Escalada en Oriente Medio: Israel intensifica bombardeos en Líbano mientras Trump exige rendición incondicional de Irán
Beirut/Chipre, 8 de marzo de 2026 – 3:00 p.m. UTC – Israel ha lanzado una ofensiva aérea masiva contra posiciones de Hezbolá en el sur de Líbano y los suburbios de Beirut, provocando miles de desplazados, en medio de una escalada regional impulsada por ataques iraníes previos y las demandas del presidente de EE.UU., Donald Trump, de una rendición incondicional de Teherán.[1][2]
Las Fuerzas de Defensa de Israel (FDI) ordenaron la evacuación de 53 pueblos y ciudades libanesas, advirtiendo de operaciones inminentes contra infraestructuras de Hezbolá, respaldado por Irán. Los bombardeos, que incluyen strikes en el bastión del grupo en el sur de Beirut, han causado decenas de muertos y evocan la crisis humanitaria de 2024, cuando más de un millón de personas huyeron de sus hogares. El presidente libanés Joseph Aoun criticó los lanzamientos de misiles desde suelo libanés, que comprometen la neutralidad del país en el conflicto regional.[1][2]
Este domingo, a las 3:00 p.m. UTC, un dron impactó una base británica en Chipre, horas después de que Londres avalara operaciones estadounidenses contra Irán. El gobierno británico justificó su postura inicial de negarse a bases como Diego García invocando el derecho a la legítima defensa, aunque tensiones diplomáticas persisten con Washington.[1]
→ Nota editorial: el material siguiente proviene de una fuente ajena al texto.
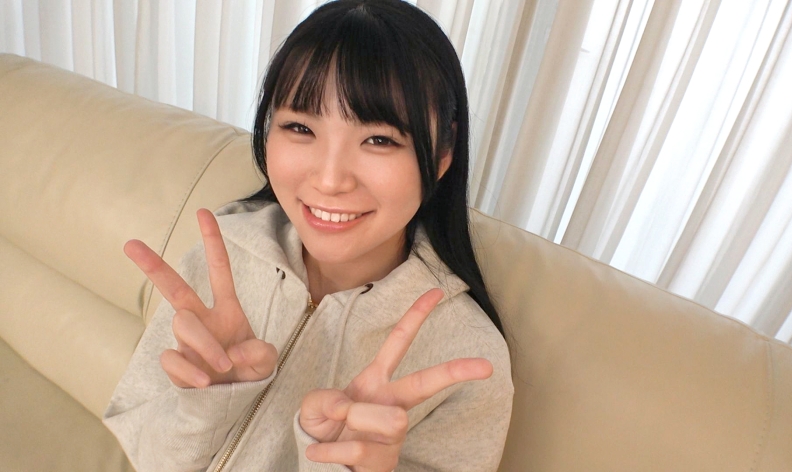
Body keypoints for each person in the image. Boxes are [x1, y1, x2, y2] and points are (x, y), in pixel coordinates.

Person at [103, 1, 513, 470]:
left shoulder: (468, 358)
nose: (330, 179)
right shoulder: (225, 257)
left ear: (442, 156)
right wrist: (204, 408)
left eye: (379, 139)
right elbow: (143, 455)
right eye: (300, 127)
El contexto de esta escalada remonta al asesinato del líder supremo iraní Ali Khamenei en un ataque conjunto de EE.UU. e Israel, que desató represalias: Irán atacó la refinería saudita de Ras Tanura con drones y hundió un petrolero en el golfo de Omán, elevando los precios del crudo un 13%. Mercados globales reaccionaron con alzas en oro y petroleras, y caídas en bolsas europeas y asiáticas.[1] Adicionalmente, un dron iraní suspendió vuelos en el aeropuerto de Dubái, y Azerbaiyán frustró un atentado vinculado a Teherán.[2]
Desde Air Force One, Trump declaró que EE.UU. no busca negociar con Irán, exigiendo su rendición incondicional y advirtiendo del «mayor bombardeo de la historia». Agradecido por el apoyo estadounidense, el primer ministro israelí Benjamin Netanyahu enfatizó la determinación en la guerra. Trump también negó inteligencia rusa compartida con Irán y recibió los cuerpos de seis militares estadounidenses muertos en un ataque iraní el 1 de marzo.[2][3]
La tensión se extiende: Grecia desplegó misiles Patriot y cazas F-16 para proteger Bulgaria, mientras la comunidad internacional condena los ataques iraníes. Analistas advierten de un riesgo de conflicto regional mayor, con impactos humanitarios en Líbano y económicos globales. Por ahora, ni Israel ni Hezbolá muestran señales de cese, y EE.UU. mantiene su postura inflexible ante Irán, que continúa recibiendo explosiones en Teherán.[1][2]
La situación evoluciona rápidamente; fuentes diplomáticas reportan consultas de emergencia en la ONU. Este conflicto, iniciado por la muerte de Khamenei, amenaza con reconfigurar el equilibrio en Oriente Medio y disparar la volatilidad en energía y mercados.[1][2][3]